Подвергшись на короткое время опале, директором Гослитиздата стал Соломон Лозовский, бывший глава Профинтерна, которому работавший с ним, а позже расстрелянный Иван Катанян имел неосторожность перечить. Так что у Лозовского было много резонов напомнить опальной семье, где теперь ее место. Он пренебрег резолюцией Сталина (уж, наверно, не без чьей-то санкции) и приостановил издание собрания сочинений Маяковского.
Несмотря на свою опалу, Лиля проявила строптивость, потребовав спасти готовые матрицы, уже предназначенные к уничтожению. Лозовский принял Лилю с холодной и жестокой учтивостью. «Лично против вас, — заверил он, — я ничего не имею. Мы можем даже издать ваши воспоминания, если, конечно, вы не предложите нам что-нибудь во французском вкусе». Бывший политэмигрант, проведший годы в Европе, Лозовский мог сойти за знатока «французского вкуса», но что именно он имел в виду на этот раз, не было дано знать никому. Несомненным оставалось одно: «охранная грамота» пока еще распространялась на физическое выживание Лили, но отнюдь не на ее социальный статус и не на участие в литературной жизни. Да и физическое выживание тоже находилось под большущим вопросом.
В мае 1939 года в Ленинграде был арестован Всеволод Мейерхольд. Через три недели в их московской квартире в Брюсовском переулке неизвестные зверски убили его жену— актрису Зинаиду Райх, чьим первым мужем был поэт Сергей Есенин. Весть и мученической кончине знаменитой актрисы, которой, по широко распространенной, но оказавшейся ложной версии, убийцы выкололи глаза, немедленно облетела Москву. Получив это известие, Лиля — в первый и последний раз в своей жизни — потеряла сознание. Катаняну с трудом удалось привести ее в чувство. Стоит ли говорить, что настоящих убийц никогда не нашли, а следовательское досье, если таковое вообще существовало, исчезли из архива и не найдено до сих пор. Да и кто теперь его ищет?,.

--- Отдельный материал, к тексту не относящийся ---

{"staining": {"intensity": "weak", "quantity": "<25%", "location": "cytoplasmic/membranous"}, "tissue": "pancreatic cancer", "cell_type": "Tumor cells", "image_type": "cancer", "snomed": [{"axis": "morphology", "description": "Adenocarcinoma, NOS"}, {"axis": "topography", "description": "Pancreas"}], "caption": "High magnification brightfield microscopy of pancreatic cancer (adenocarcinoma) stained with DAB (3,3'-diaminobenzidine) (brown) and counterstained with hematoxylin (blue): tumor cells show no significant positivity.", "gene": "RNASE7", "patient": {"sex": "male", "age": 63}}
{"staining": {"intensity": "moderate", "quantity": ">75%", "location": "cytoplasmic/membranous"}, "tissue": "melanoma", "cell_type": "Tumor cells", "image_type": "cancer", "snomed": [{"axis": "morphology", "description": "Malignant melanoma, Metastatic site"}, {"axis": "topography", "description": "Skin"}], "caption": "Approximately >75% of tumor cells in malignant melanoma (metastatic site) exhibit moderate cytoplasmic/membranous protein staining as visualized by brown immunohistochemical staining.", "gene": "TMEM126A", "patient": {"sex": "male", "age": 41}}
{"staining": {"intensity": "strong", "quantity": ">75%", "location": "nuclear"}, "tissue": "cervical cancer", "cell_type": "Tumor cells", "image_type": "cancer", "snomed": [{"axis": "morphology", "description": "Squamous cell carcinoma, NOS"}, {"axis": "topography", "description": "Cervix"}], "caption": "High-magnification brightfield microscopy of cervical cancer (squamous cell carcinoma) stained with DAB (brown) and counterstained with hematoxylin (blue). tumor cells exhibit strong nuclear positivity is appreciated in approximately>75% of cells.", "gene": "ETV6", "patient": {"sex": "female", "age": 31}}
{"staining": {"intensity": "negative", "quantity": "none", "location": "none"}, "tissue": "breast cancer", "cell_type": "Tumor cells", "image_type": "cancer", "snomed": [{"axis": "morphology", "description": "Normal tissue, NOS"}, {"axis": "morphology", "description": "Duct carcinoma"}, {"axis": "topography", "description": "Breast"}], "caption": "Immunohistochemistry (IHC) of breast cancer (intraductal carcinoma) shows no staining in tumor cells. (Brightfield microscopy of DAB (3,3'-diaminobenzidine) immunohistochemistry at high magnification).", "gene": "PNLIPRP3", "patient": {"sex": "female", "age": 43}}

Напуганные тем, что происходит в Советском Союзе, храня память о пережитом во время их летнего пребывания в 1936 году, Эльза и Арагон перестали навещать Москву, предпочитая остаться без кремлевского комфорта и без.сильных потрясений. Резко сократилась, а затем и вовсе прекратилась почтовая связь, особенно редкими стали письма из Москвы в Париж. Сестры почти ничего не знали друг о друге. Но все же дошло известие из Парижа о том, что Арагоны скрепили наконец свой союз официально в мэрии парижского первого района. Это произошло 28 февраля 1939 года, когда Лиля уже начала выходить из транса, но переживала острейший душевный кризис, все еще подавленная свалившейся на нее бедой.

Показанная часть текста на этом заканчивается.